In his despair, he ran to an abandoned house. All of his visions greeted him with nightmares he accepted, almost with belief. When he awoke, he saw himself holding a knife to his head, yet the knife bearer stood staring into his eyes. The boy shoved him away, and the hallucination dissolved and crashed into him. The boy curled into himself and shook, realizing that he was that monster. He had tried to destroy his emotions by bathing them in blood, and he had made himself a killer. So why not be a killer?

He rifled through every drawer, looking for a weapon. In one, he found a simple pistol. Loaded, ready for use. The boy smiled. He walked through the house with his last hope to find a victim, and he found a vision of himself holding the gun at him in one room. "I know what I am, now," the vision said. "I wanted to make her happy. I failed. I wanted to let her have a good future. I failed. I wanted to know what love was. All I succeeded in doing was making myself a monster to try and hold out for her.
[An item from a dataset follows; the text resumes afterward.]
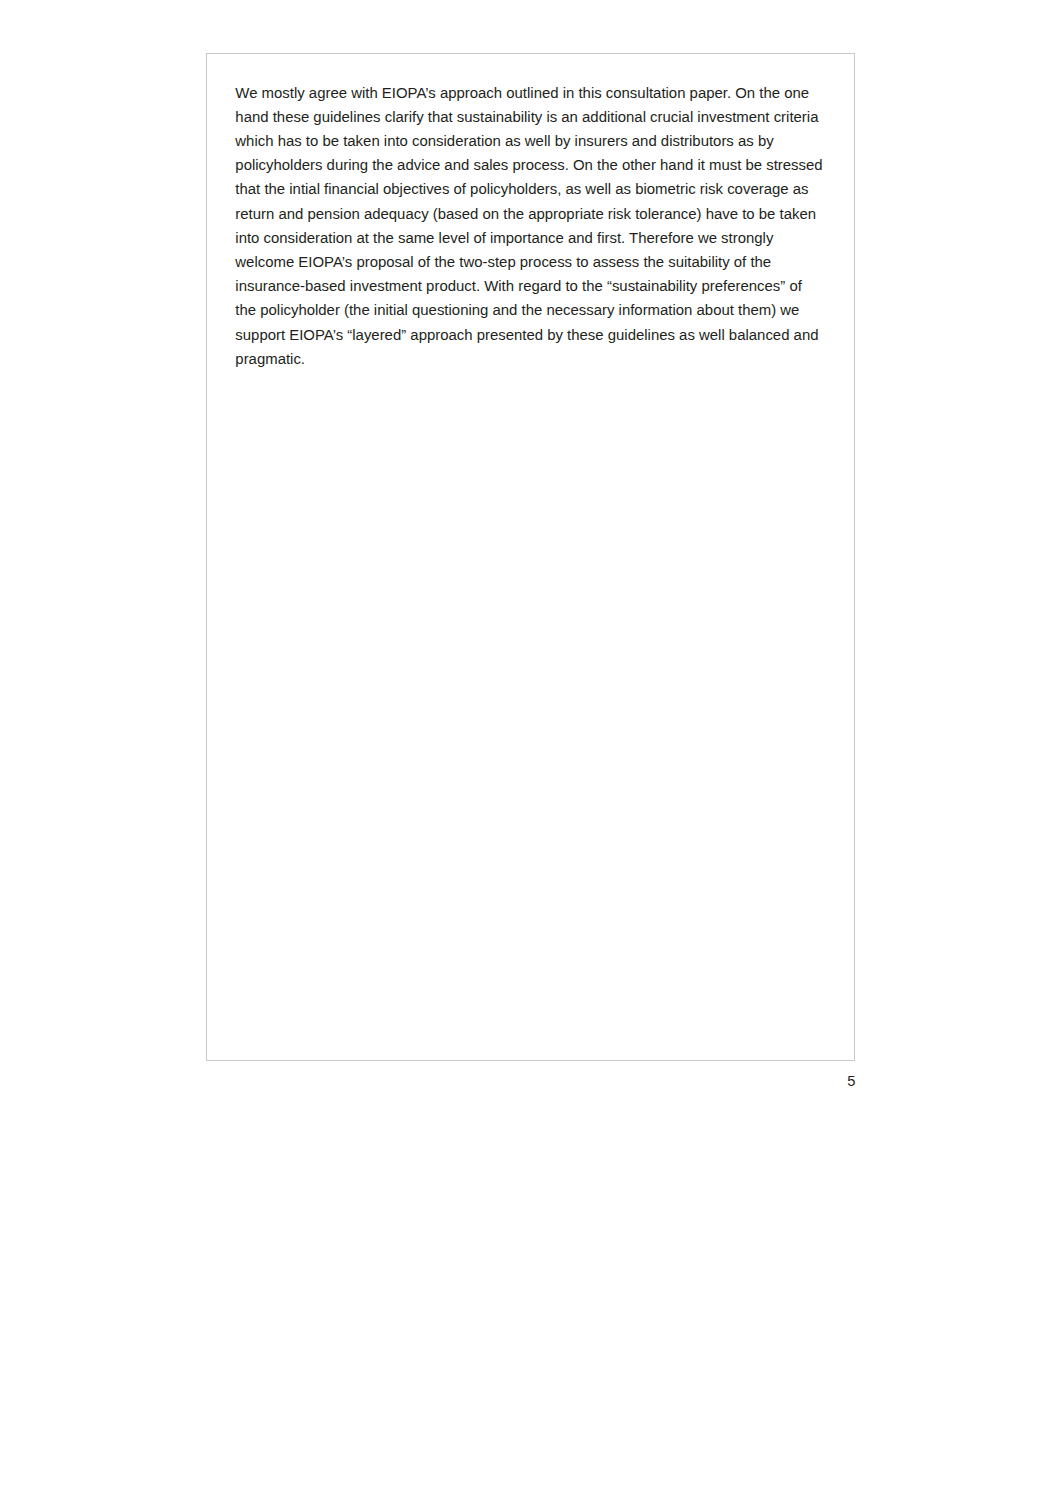We mostly agree with EIOPA’s approach outlined in this consultation paper. On the one hand these guidelines clarify that sustainability is an additional crucial investment criteria which has to be taken into consideration as well by insurers and distributors as by policyholders during the advice and sales process. On the other hand it must be stressed that the intial financial objectives of policyholders, as well as biometric risk coverage as return and pension adequacy (based on the appropriate risk tolerance) have to be taken into consideration at the same level of importance and first. Therefore we strongly welcome EIOPA’s proposal of the two-step process to assess the suitability of the insurance-based investment product. With regard to the “sustainability preferences” of the policyholder (the initial questioning and the necessary information about them) we support EIOPA’s “layered” approach presented by these guidelines as well balanced and pragmatic.
5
She wouldn't look at me. She's too perfect to want a monster. I did this to myself. I can't be the one to give her joy. But at least I can protect her from me."

The vision began to weep. The boy didn't understand. What was this weakness? Just another trial to endure, he supposed. Another weakness to destroy so he could return to the sweet nightmares, the beautiful darkness, away from the frightening prospects of love and happiness. He raised the gun, and he fired.

The walls stained red. The reflection fell, and so did the boy. He had defended the lover he could never have. The boy knew that his job was done, and with a smile upon his face, he slept.

Days later, everyone was clothed in black. They said how sorry they were, how they had abused the boy and driven him to madness.

All except the mother. The boy's mother knew him. He had been trapped in his mind for too long, been killing himself for too long. She never knew about his forbidden love. One on-looker asked the mother, "What happened?"

The answer: "He'd killed himself for so long that he forgot when it's not a dream."

The boy was lowered into the earth slowly, but no-one commented on his mouth: how it seemed to have a word upon its lips;

The girl's name, and with it the hope that she would be happy now that the monster was dead.